Le Pr François Bricaire est infectiologue, ancien chef de service à l’hôpital de la Pitié-Salpêtrière de Paris, et membre de l’Académie nationale de médecine Egora.fr : Une récente étude concernant le nouveau coronavirus indique que 81% des malades présentent des symptômes légers. Selon vous, quelles seraient les conséquences d’une sous-notification des personnes infectées ? Pr François Bricaire : Il y a vraisemblablement beaucoup plus de cas qu’on ne le pense, et les quantifier est extrêmement difficile. La présence de nombreux cas quasiment asymptomatiques a plusieurs conséquences. Premièrement, cela signifie que le risque d’extension épidémique est plus grand. Deuxièmement, la maladie en tant que telle est moins sévère que les médias veulent bien le dire. Et du fait que l’on calcule le taux de mortalité par rapport au nombre de cas exprimés uniquement, rajouter les cas de malades asymptomatiques va logiquement en diminuer la valeur.
Qui serait en danger face à un risque épidémique plus important ? Ce sont les personnes à risques dans les cas d’infections virales, à savoir les personnes fragilisées. Les facteurs principaux dans le cas du coronavirus actuel sont ceux qu’on observe classiquement lors d’une virose respiratoire : les maladies respiratoires (6,3% de mortalité selon l’étude du Jama du 24 février, NDLR), les maladies cardio-vasculaires (10,5% de mortalité), le diabète (7,3%), l’hypertension (6%), le cancer (5,6%). A ma connaissance, il n’y a pas de facteurs de risque propres uniquement au coronavirus. La mortalité du virus augmente avec l’âge, pour atteindre 14,8% chez les plus de 80 ans. Est-ce une particularité du coronavirus ? Pas à ma connaissance. Les formes graves des infections virales respiratoires sont majoritairement dues, chez les personnes âgées, à des pathogènes opportunistes qui causent des surinfections en profitant de l’affaiblissement par l’infection virale d’un système immunitaire déjà fragilisé. La mortalité est nulle chez les moins de 10 ans. Comment l’expliquez-vous ? C’est étonnant. Les jeunes ont tendance à développer des formes graves de virose respiratoire par surréaction et non surinfection. Il y a deux hypothèses : soit leur système immunitaire n’est pas assez mature pour réagir au virus, soit le système respiratoire des enfants n’a pas de récepteurs au coronavirus. Aucune étude ne permet de conclure pour l’instant.
Chez les femmes enceintes, quel risque prédomine ? Dans les infections virales en général le virus peut directement aggraver la maladie, car la femme enceinte est immunodéprimée à partir de 4 mois de grossesse. Pour l’instant il n’y a pas de preuves de transmission du virus au fœtus.

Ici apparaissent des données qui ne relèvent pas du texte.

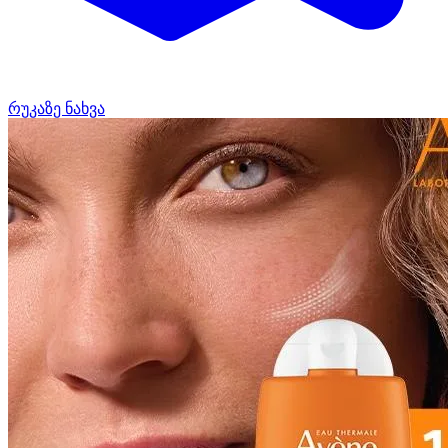
რუკაზე ნახვა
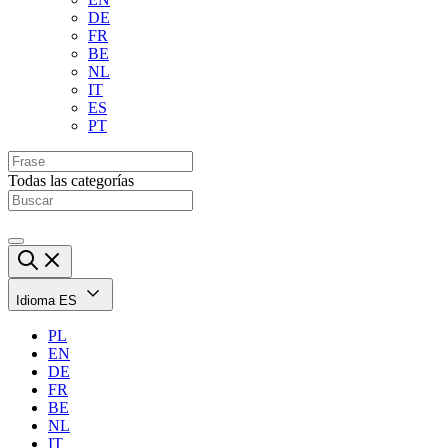
DE
FR
BE
NL
IT
ES
PT
Todas las categorías
Idioma
ES
PL
EN
DE
FR
BE
NL
IT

Comment sont traités les malades du coronavirus dans votre ancien service de la Salpêtrière ? Premièrement, il y a un traitement purement symptomatique : calmer les douleurs, donner de l’oxygène en cas de détresse respiratoire, puis passer en réanimation si besoin. Deuxièmement il y a des essais de traitements antiviraux, déjà commercialisés pour d’autres viroses et non-spécifiques. Ils sont administrés aux patients présentant des formes sévères. Pour l’instant, tout le monde s’accorde à dire qu’on ne dispose pas de données suffisantes pour conclure sur l’efficacité de ces traitements. Comment voyez-vous l’évolution de l’épidémie de Covid-19 en France ? Je pense que le virus va se diffuser "gentiment" pour aboutir à une épidémie comparable à une virose saisonnière. De nombreuses personnes sont d’accord avec moi sans pour autant l’exprimer dans les médias. En France l’épidémie sera probablement comparable à une épidémie de grippe. Personne n’en parle mais la grippe saisonnière, en phase de décroissance complète, a encore tué 55 personnes la semaine dernière malgré une année très modeste. Comme pour la grippe, l’épidémie de Covid-19 causera majoritairement des formes bénignes avec une guérison rapide, et quelques formes sévères avec un tout petit pourcentage de décès.
Pour vous, le déclenchement du stade 3 de l’épidémie de Covid-19 est-il certain ? Je suis plutôt convaincu qu’on s’y achemine dans les prochains jours. Cependant, il faut raison garder. En stade 3, il est normal de prendre des mesures pour prendre en charge au mieux les personnes fragiles et limiter l’expansion du virus. Mais quand on rentre dans des restrictions majeures, par exemple concernant les rassemblements, c’est un peu excessif. Cela nuit à l’économie, pour un gain de santé modeste. La peur de l’épidémie devient plus grave que la maladie elle-même.